What the exercise asks →
From the first line of the data down to the line bearing "es el Samsung Galaxy Z Fold8", output every line exactly and include no pictures.

Page images and extracted text →

##########

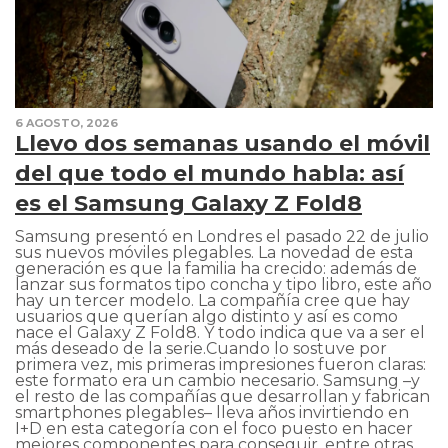
6 AGOSTO, 2026
Llevo dos semanas usando el móvil
del que todo el mundo habla: así
es el Samsung Galaxy Z Fold8
Samsung presentó en Londres el pasado 22 de julio sus nuevos móviles plegables. La novedad de esta generación es que la familia ha crecido: además de lanzar sus formatos tipo concha y tipo libro, este año hay un tercer modelo. La compañía cree que hay usuarios que querían algo distinto y así es como nace el Galaxy Z Fold8. Y todo indica que va a ser el más deseado de la serie.Cuando lo sostuve por primera vez, mis primeras impresiones fueron claras: este formato era un cambio necesario. Samsung –y el resto de las compañías que desarrollan y fabrican smartphones plegables– lleva años invirtiendo en I+D en esta categoría con el foco puesto en hacer mejores componentes para conseguir, entre otras cosas, un pliegue menos visible o un dispositivo más fino sin sacrificar batería. Puede que la clave para convencer al gran público fuera darle el tamaño adecuado. Aunque, de momento, el precio seguirá siendo un problema.Diseño: un móvil que dan ganas de usar todo el ratoHablar de que estamos ante un diseño rompedor es decir una obviedad. Pero es que es el core de toda la experiencia. Samsung adopta por primera vez en su gama Fold este formato más corto y ancho y, aunque todo apunta a que pronto veremos un iPhone con unas proporciones similares, llegar el primero con una propuesta diferente tiene sus ventajas. La más inmediata es el factor sorpresa.Porque sí: nos hacía falta un soplo de aire fresco en este mundo en el que la mayoría de los smartphones son clones. Si además nos enfocamos en la categoría de los plegables, donde innovar se hace todavía más complicado, ese cambio resultaba aún más necesario.En mano se siente suave y agradable. Dan ganas de cogerlo y usarlo. Eso sí, no son todo luces: es un tamaño que tiene sentido y que permite ver mejor los contenidos tanto en la pantalla exterior como en la interior, además es más compacto que los hasta ahora Fold –Fold Ultra en esta generación, algo sobre lo que también comentaré más adelante– y se lleva más cómodamente en un bolsillo, pero se hace difícil usar el móvil con una sola mano. En mi caso no ha supuesto un problema ya que siempre escribo con ambas, para lo cual, de hecho, es mejor, pues al ser más ancho también lo es el teclado. Pero es algo que debes tener en cuenta.Para comparar con algo que está en el imaginario colectivo: mide 8,19 centímetros de ancho y un iPhone 17 mide 7,15 –y tampoco es el móvil más compacto del mercado–. ¿Se nota un centímetro? En el día a día, sí. Insisto en que a mí no me ha supuesto un problema e incluso agradezco el trocito extra porque mi uso habitual es con dos manos, pero tal vez haya quien lo sienta extraño.Evidentemente cuando lo usas desplegado vas a utilizar sí o sí las dos manos, empezando por el mero hecho de abrirlo –se puede con una, pero sinceramente no es un gesto muy natural de hacer–. Y es una pantalla que es una gozada y superfuncional: en horizontal para ver contenidos y en vertical para leer. Tiene prácticamente el mismo tamaño que una tablet mini y que un Kindle y su utilidad es evidente en vídeo, en juegos, en lectura… también se puede aprovechar para dividir la pantalla y enfocarse en productividad. Sorprende lo cómodo que es en el día a día y lo rápido que lo naturalizas, como si llevaras toda tu vida llevando un plegable en el bolsillo.El aspecto también mola. Directamente. El acabado en lavanda es muy cuqui, pero está también en blanco y en grafito –gris oscuro–. Al tacto es suave y me encanta lo fino que es –solo 0,45 desplegado, casi la mitad que un iPhone 17–, lo cual contribuye también a que sea bastante ligero (201 gramos). Esa delgadez paga su precio en algunas cosas: se calienta si le exiges mucho y –enfocado en el terreno de la construcción del dispositivo– los botones son obligatoriamente más pequeños. No es un drama tremendo, pero, por ejemplo, cuando vas a introducir la huella para el desbloqueo biométrico cuesta un poco.El último aspecto sobre el diseño que tengo que mencionar es la tecnología Flex Titanium. Samsung la incorpora en sus nuevos móviles plegables para reducir el pliegue de la pantalla y mejorar su resistencia. Es muy top y no se ve prácticamente el pliegue inicialmente. Es cierto que conforme va pasando el tiempo al abrir y cerrar habitualmente se va marcando más, pero es bastante impresionante el avance que se ha hecho aquí.En general en cuanto a diseño, el Samsung Galaxy Z Fold8 es una cara bonita que roba miradas allá donde va. Pero lo mejor es que no solo es eso.Pantalla: la versatilidad del dos por unoEl display es uno de los protagonistas fundamentales de este teléfono, tanto por el hecho de que tenga dos como porque uno de ellos –otra evidencia– se dobla.El Galaxy Z Fold8 tiene dos pantallas muy distintas, pero ambas ofrecen una calidad excelente. La exterior mide 5,5 pulgadas y es la que utilizarás para las tareas rápidas del día a día: responder un mensaje, consultar una dirección, mirar redes sociales, cambiar una canción o hacer una foto. No es especialmente grande, pero su formato más ancho permite escribir y navegar con bastante más comodidad que en otros plegables y no necesitas abrirlo todo el rato.Cuando lo haces, sus 7,6 pulgadas convierten el teléfono en una pequeña tableta que resulta especialmente agradable para leer, ver vídeos, jugar o utilizar dos aplicaciones al mismo tiempo. La imagen es muy nítida, los colores son intensos y los negros bastante profundos, algo habitual en las pantallas AMOLED de Samsung.Las dos cuentan además con una tasa de refresco adaptativa de hasta 120 Hz. Dicho de forma sencilla, las animaciones, el desplazamiento por las páginas y los juegos se ven muy fluidos. El móvil puede reducir automáticamente esa frecuencia cuando la imagen permanece quieta, por ejemplo mientras lees, para gastar menos batería.También incorporan Vision Booster, una tecnología que ajusta el brillo y el contraste para que la pantalla siga viéndose bien cuando hay mucha luz. Si bien no es el mejor display que he probado en pleno verano en España, en exteriores cumple: incluso bajo el sol, el contenido se distingue con bastante claridad.Rendimiento: la potencia de lo último de QualcommPor dentro, el Galaxy Z Fold8 está a la altura y es un móvil de gama alta en toda regla. El procesador Snapdragon 8 Elite Gen 5 y sus 12 GB de memoria RAM hacen que todo se mueva con rapidez: las aplicaciones se abren al instante, la multitarea funciona de forma fluida y tampoco presenta problemas al ejecutar otros programas más exigentes.La potencia, por tanto, no es el problema. La principal limitación está en su delgadez. Cuando se le exige durante bastante tiempo, el teléfono se calienta y puede reducir automáticamente el brillo y el rendimiento para controlar la temperatura. En un uso cotidiano apenas se aprecia, pero sí puede hacerlo quien juegue durante sesiones prolongadas o utilice aplicaciones que requieran más recursos.No es un móvil lento ni mucho menos: está entre los plegables más potentes del mercado. Simplemente, su cuerpo tan fino no le permite mantener toda esa potencia durante tanto tiempo como otros dispositivos con más espacio para refrigerarse.Software: fluye entre dos aguasEl software es una parte fundamental en cualquier plegable porque no basta con ofrecer una pantalla más grande: también hay que conseguir que las aplicaciones y la interfaz sepan aprovecharla. En este caso, Samsung lleva ventaja por los años que acumula trabajando en esta categoría.El Galaxy Z Fold8 llega con One UI 9, una capa muy bien adaptada tanto a la pantalla exterior como a la interior. Al desplegar el móvil, el contenido se reorganiza para ocupar el nuevo espacio y normalmente la transición entre ambas pantallas resulta fluida. No tienes la sensación de pasar del móvil a otro dispositivo distinto, sino simplemente de ampliar lo que estabas haciendo.La multitarea es donde más sentido cobra. La pantalla se puede dividir en dos o incluso en tres partes para utilizar varias aplicaciones simultáneamente. Por ejemplo, puedes tener abierto Google Maps mientras respondes un mensaje, consultar una página web mientras escribes unas notas o ver un vídeo sin dejar de atender otras tareas. Cambiar el tamaño de las ventanas y pasar de una a otra es sencillo y, aunque no todas las aplicaciones están igual de bien adaptadas, la experiencia general funciona muy bien.La inteligencia artificial también tiene bastante presencia, como ocurre ya en el resto de los móviles de gama alta de Samsung. Entre las novedades está Now Nudge, que propone acciones en función de lo que estás haciendo, y Photo Assist, que permite modificar fotografías mediante instrucciones escritas y comparar el resultado con la imagen original aprovechando la pantalla interior.Son herramientas útiles en momentos concretos, pero no diría que la IA sea el principal motivo para elegir este teléfono. Lo verdaderamente diferencial sigue siendo cómo el software aprovecha sus dos pantallas y facilita utilizar varias aplicaciones al mismo tiempo.Samsung promete además hasta siete generaciones de actualizaciones del sistema operativo y de seguridad. Es un compromiso especialmente importante en un móvil con este precio, que debería poder utilizarse durante muchos años.Cámaras: el gran talón de AquilesLas cámaras son uno de los apartados en los que Samsung ha hecho concesiones para conseguir este formato más compacto. El Galaxy Z Fold8 incorpora dos sensores traseros de 50 megapíxeles: uno principal y un ultra gran angular. No hay teleobjetivo, una ausencia que resulta difícil de justificar en un móvil de este precio y que marca una diferencia importante con el Fold8 Ultra.La cámara principal ofrece buenos resultados, especialmente cuando hay suficiente luz. Las imágenes tienen detalle, un buen rango dinámico y los colores intensos habituales en el procesado de Samsung. El ultra gran angular también cumple y supone una mejora importante, aunque no alcanza la versatilidad que ofrecería una tercera cámara dedicada al zoom.El problema aparece prec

##########

Exercise response →
6 AGOSTO, 2026
Llevo dos semanas usando el móvil
del que todo el mundo habla: así
es el Samsung Galaxy Z Fold8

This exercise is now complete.